Pictures stay out; everything else in the records below is copied exactly.

..........

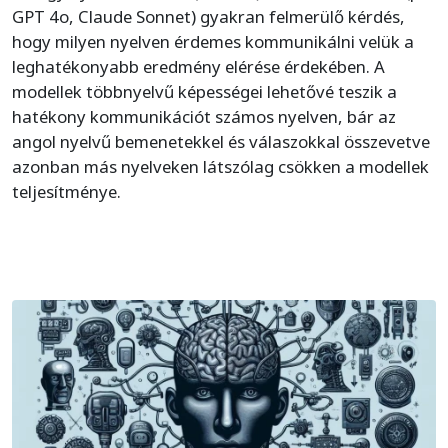
GPT 4o, Claude Sonnet) gyakran felmerülő kérdés,
hogy milyen nyelven érdemes kommunikálni velük a
leghatékonyabb eredmény elérése érdekében. A
modellek többnyelvű képességei lehetővé teszik a
hatékony kommunikációt számos nyelven, bár az
angol nyelvű bemenetekkel és válaszokkal összevetve
azonban más nyelveken látszólag csökken a modellek
teljesítménye.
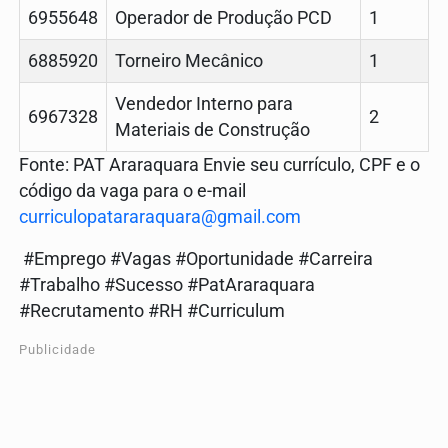
6955648
Operador de Produção PCD
1
6885920
Torneiro Mecânico
1
Vendedor Interno para
6967328
2
Materiais de Construção
Fonte: PAT Araraquara Envie seu currículo, CPF e o
código da vaga para o e-mail
curriculopatararaquara@gmail.com
#Emprego #Vagas #Oportunidade #Carreira
#Trabalho #Sucesso #PatAraraquara
#Recrutamento #RH #Curriculum
Publicidade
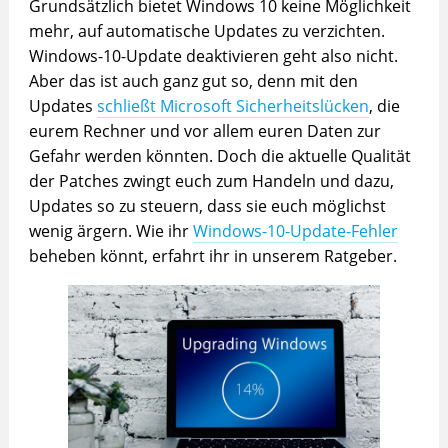
Grundsätzlich bietet Windows 10 keine Möglichkeit
mehr, auf automatische Updates zu verzichten.
Windows-10-Update deaktivieren geht also nicht.
Aber das ist auch ganz gut so, denn mit den
Updates
schließt Microsoft Sicherheitslücken
, die
eurem Rechner und vor allem euren Daten zur
Gefahr werden könnten.
D
och die aktuelle Qualität
der Patches zwingt euch zum Handeln und dazu,
Updates so zu steuern, dass sie euch möglichst
wenig ärgern. Wie ihr
Windows-10-Update-Fehler
beheben könnt, erfahrt ihr in unserem Ratgeber.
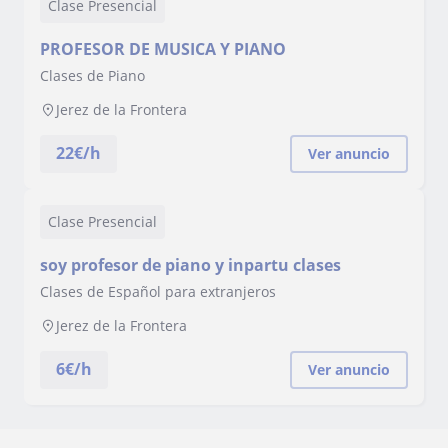
Clase Presencial
PROFESOR DE MUSICA Y PIANO
Clases de Piano
Jerez de la Frontera
22
€/h
Ver anuncio
Clase Presencial
soy profesor de piano y inpartu clases
Clases de Español para extranjeros
Jerez de la Frontera
6
€/h
Ver anuncio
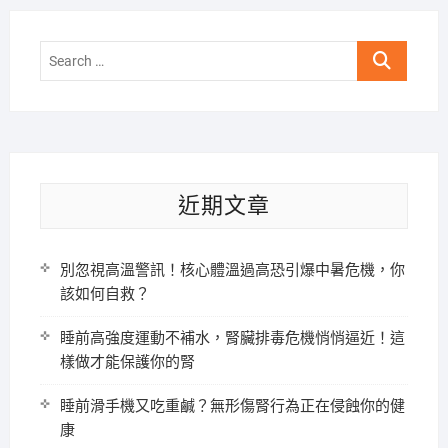
Search
…
近期文章
別忽視高溫警訊！核心體溫過高恐引爆中暑危機，你
該如何自救？
睡前高強度運動不補水，腎臟排毒危機悄悄逼近！這
樣做才能保護你的腎
睡前滑手機又吃重鹹？無形傷腎行為正在侵蝕你的健
康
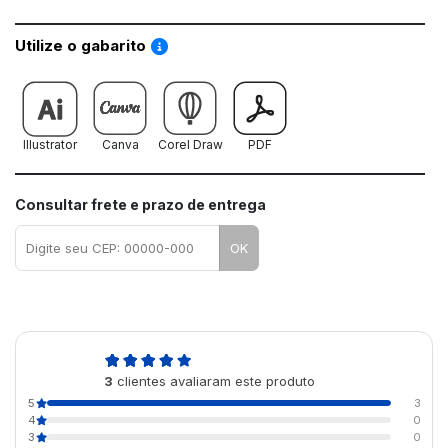
Saiba como utilizar os nossos gabaritos
Utilize o gabarito
Illustrator
Canva
Corel Draw
PDF
Consultar frete e prazo de entrega
OK
5,0
3
clientes avaliaram este produto
de 5
5
3
4
0
3
0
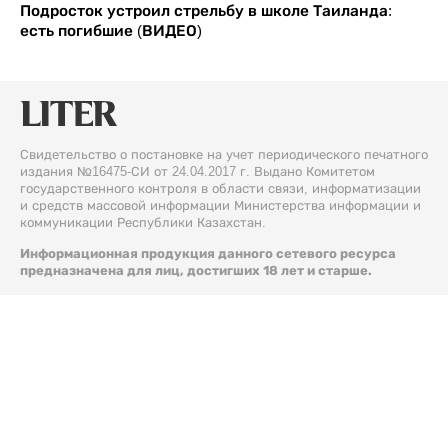
Подросток устроил стрельбу в школе Таиланда:
есть погибшие (ВИДЕО)
Свидетельство о постановке на учет периодического печатного
издания №16475-СИ от 24.04.2017 г. Выдано Комитетом
государственного контроля в области связи, информатизации
и средств массовой информации Министерства информации и
коммуникации Республики Казахстан.
Информационная продукция данного сетевого ресурса
предназначена для лиц, достигших 18 лет и старше.
© 2026 Liter.kz. Все права защищены.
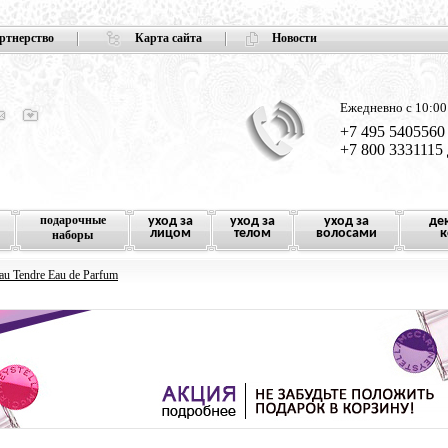
ртнерство
Карта сайта
Новости
Ежедневно с 10:00
+7 495 5405560
+7 800 3331115
подарочные
уход за
уход за
уход за
де
лицом
телом
волосами
к
наборы
au Tendre Eau de Parfum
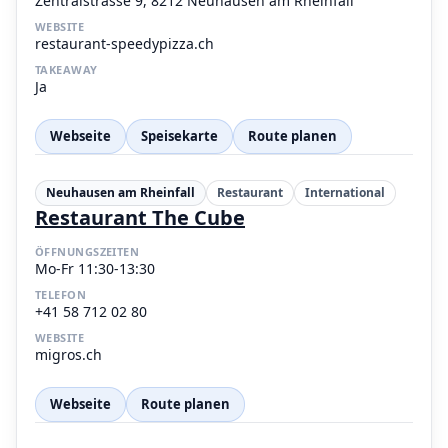
Zentralstrasse 9, 8212 Neuhausen am Rheinfall
WEBSITE
restaurant-speedypizza.ch
TAKEAWAY
Ja
Webseite
Speisekarte
Route planen
Neuhausen am Rheinfall
Restaurant
International
Restaurant The Cube
ÖFFNUNGSZEITEN
Mo-Fr 11:30-13:30
TELEFON
+41 58 712 02 80
WEBSITE
migros.ch
Webseite
Route planen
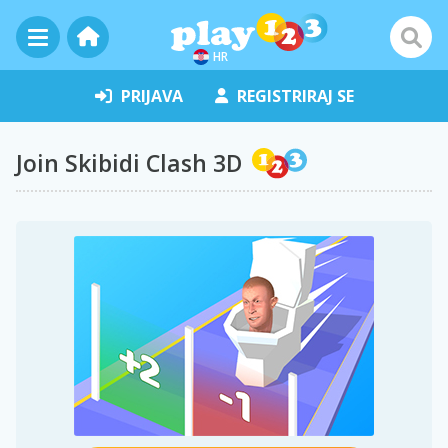
HR
PRIJAVA
REGISTRIRAJ SE
Join Skibidi Clash 3D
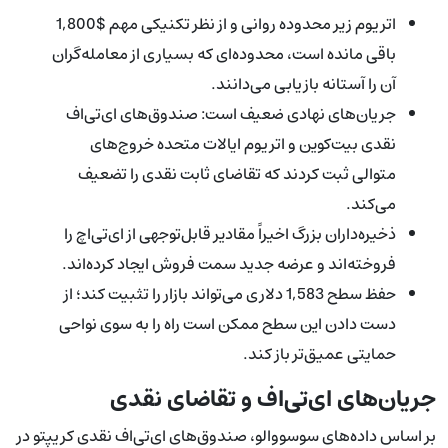
اتریوم زیر محدوده روانی و از نظر تکنیکی مهم $1,800
باقی مانده است، محدوده‌ای که بسیاری از معامله‌گران
آن را آستانه بازیابی می‌دانند.
جریان‌های نهادی ضعیف است: صندوق‌های ای‌تی‌اف
نقدی بیت‌کوین و اتریوم ایالات متحده خروج‌های
متوالی ثبت کردند که تقاضای ثابت نقدی را تضعیف
می‌کند.
ذخیره‌داران بزرگ اخیراً مقادیر قابل‌توجهی از ای‌تی‌اچ را
فروخته‌اند و عرضه جدید سمت فروش ایجاد کرده‌اند.
حفظ سطح 1,583 دلاری می‌تواند بازار را تثبیت کند؛ از
دست دادن این سطح ممکن است راه را به سوی نواحی
حمایتی عمیق‌تر باز کند.
جریان‌های ای‌تی‌اف و تقاضای نقدی
بر اساس داده‌های سو‌سووالو، صندوق‌های ای‌تی‌اف نقدی کریپتو در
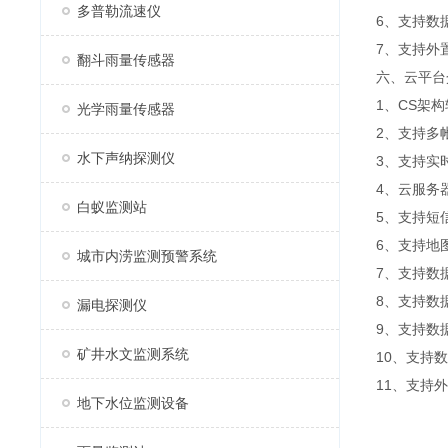
多普勒流速仪
6、支持数
7、支持外置运
翻斗雨量传感器
六、云平台
1、CS架
光学雨量传感器
2、支持多
水下声纳探测仪
3、支持实
4、云服务
白蚁监测站
5、支持短
6、支持地
城市内涝监测预警系统
7、支持数
8、支持数
漏电探测仪
9、支持数据
矿井水文监测系统
10、支持
11、支持外置
地下水位监测设备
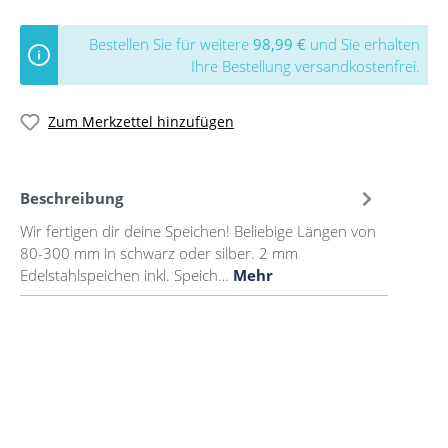
Bestellen Sie für weitere
98,99 €
und Sie erhalten
Ihre Bestellung versandkostenfrei.
Zum Merkzettel hinzufügen
Beschreibung
Wir fertigen dir deine Speichen! Beliebige Längen von
80-300 mm in schwarz oder silber. 2 mm
Edelstahlspeichen inkl. Speich…
Mehr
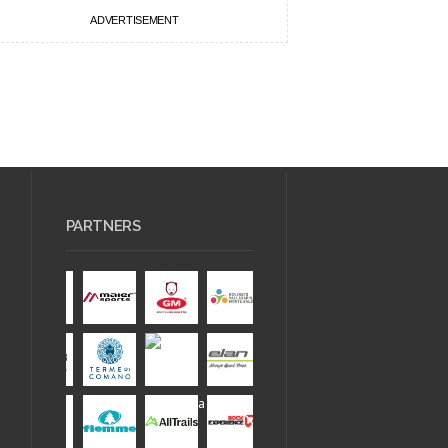
ADVERTISEMENT
PARTNERS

..........

→ RESULT OF THE TASK:
GPT 4o, Claude Sonnet) gyakran felmerülő kérdés,
hogy milyen nyelven érdemes kommunikálni velük a
leghatékonyabb eredmény elérése érdekében. A
modellek többnyelvű képességei lehetővé teszik a
hatékony kommunikációt számos nyelven, bár az
angol nyelvű bemenetekkel és válaszokkal összevetve
azonban más nyelveken látszólag csökken a modellek
teljesítménye.
6955648
Operador de Produção PCD
1
6885920
Torneiro Mecânico
1
Vendedor Interno para
6967328
2
Materiais de Construção
Fonte: PAT Araraquara Envie seu currículo, CPF e o
código da vaga para o e-mail
curriculopatararaquara@gmail.com
#Emprego #Vagas #Oportunidade #Carreira
#Trabalho #Sucesso #PatAraraquara
#Recrutamento #RH #Curriculum
Publicidade
Grundsätzlich bietet Windows 10 keine Möglichkeit
mehr, auf automatische Updates zu verzichten.
Windows-10-Update deaktivieren geht also nicht.
Aber das ist auch ganz gut so, denn mit den
Updates
schließt Microsoft Sicherheitslücken
, die
eurem Rechner und vor allem euren Daten zur
Gefahr werden könnten.
D
och die aktuelle Qualität
der Patches zwingt euch zum Handeln und dazu,
Updates so zu steuern, dass sie euch möglichst
wenig ärgern. Wie ihr
Windows-10-Update-Fehler
beheben könnt, erfahrt ihr in unserem Ratgeber.
Clase Presencial
PROFESOR DE MUSICA Y PIANO
Clases de Piano
Jerez de la Frontera
22
€/h
Ver anuncio
Clase Presencial
soy profesor de piano y inpartu clases
Clases de Español para extranjeros
Jerez de la Frontera
6
€/h
Ver anuncio
Search
…
近期文章
別忽視高溫警訊！核心體溫過高恐引爆中暑危機，你
該如何自救？
睡前高強度運動不補水，腎臟排毒危機悄悄逼近！這
樣做才能保護你的腎
睡前滑手機又吃重鹹？無形傷腎行為正在侵蝕你的健
康
Saiba como utilizar os nossos gabaritos
Utilize o gabarito
Illustrator
Canva
Corel Draw
PDF
Consultar frete e prazo de entrega
OK
5,0
3
clientes avaliaram este produto
de 5
5
3
4
0
3
0
Подросток устроил стрельбу в школе Таиланда:
есть погибшие (ВИДЕО)
Свидетельство о постановке на учет периодического печатного
издания №16475-СИ от 24.04.2017 г. Выдано Комитетом
государственного контроля в области связи, информатизации
и средств массовой информации Министерства информации и
коммуникации Республики Казахстан.
Информационная продукция данного сетевого ресурса
предназначена для лиц, достигших 18 лет и старше.
© 2026 Liter.kz. Все права защищены.
ртнерство
Карта сайта
Новости
Ежедневно с 10:00
+7 495 5405560
+7 800 3331115
подарочные
уход за
уход за
уход за
де
лицом
телом
волосами
к
наборы
au Tendre Eau de Parfum
Zentralstrasse 9, 8212 Neuhausen am Rheinfall
WEBSITE
restaurant-speedypizza.ch
TAKEAWAY
Ja
Webseite
Speisekarte
Route planen
Neuhausen am Rheinfall
Restaurant
International
Restaurant The Cube
ÖFFNUNGSZEITEN
Mo-Fr 11:30-13:30
TELEFON
+41 58 712 02 80
WEBSITE
migros.ch
Webseite
Route planen
HR
PRIJAVA
REGISTRIRAJ SE
Join Skibidi Clash 3D
اتریوم زیر محدوده روانی و از نظر تکنیکی مهم $1,800
باقی مانده است، محدوده‌ای که بسیاری از معامله‌گران
آن را آستانه بازیابی می‌دانند.
جریان‌های نهادی ضعیف است: صندوق‌های ای‌تی‌اف
نقدی بیت‌کوین و اتریوم ایالات متحده خروج‌های
متوالی ثبت کردند که تقاضای ثابت نقدی را تضعیف
می‌کند.
ذخیره‌داران بزرگ اخیراً مقادیر قابل‌توجهی از ای‌تی‌اچ را
فروخته‌اند و عرضه جدید سمت فروش ایجاد کرده‌اند.
حفظ سطح 1,583 دلاری می‌تواند بازار را تثبیت کند؛ از
دست دادن این سطح ممکن است راه را به سوی نواحی
حمایتی عمیق‌تر باز کند.
جریان‌های ای‌تی‌اف و تقاضای نقدی
بر اساس داده‌های سو‌سووالو، صندوق‌های ای‌تی‌اف نقدی کریپتو در
多普勒流速仪
6、支持数
7、支持外置运
翻斗雨量传感器
六、云平台
1、CS架
光学雨量传感器
2、支持多
水下声纳探测仪
3、支持实
4、云服务
白蚁监测站
5、支持短
6、支持地
城市内涝监测预警系统
7、支持数
8、支持数
漏电探测仪
9、支持数据
矿井水文监测系统
10、支持
11、支持外置
地下水位监测设备
Bestellen Sie für weitere
98,99 €
und Sie erhalten
Ihre Bestellung versandkostenfrei.
Zum Merkzettel hinzufügen
Beschreibung
Wir fertigen dir deine Speichen! Beliebige Längen von
80-300 mm in schwarz oder silber. 2 mm
Edelstahlspeichen inkl. Speich…
Mehr
ADVERTISEMENT
PARTNERS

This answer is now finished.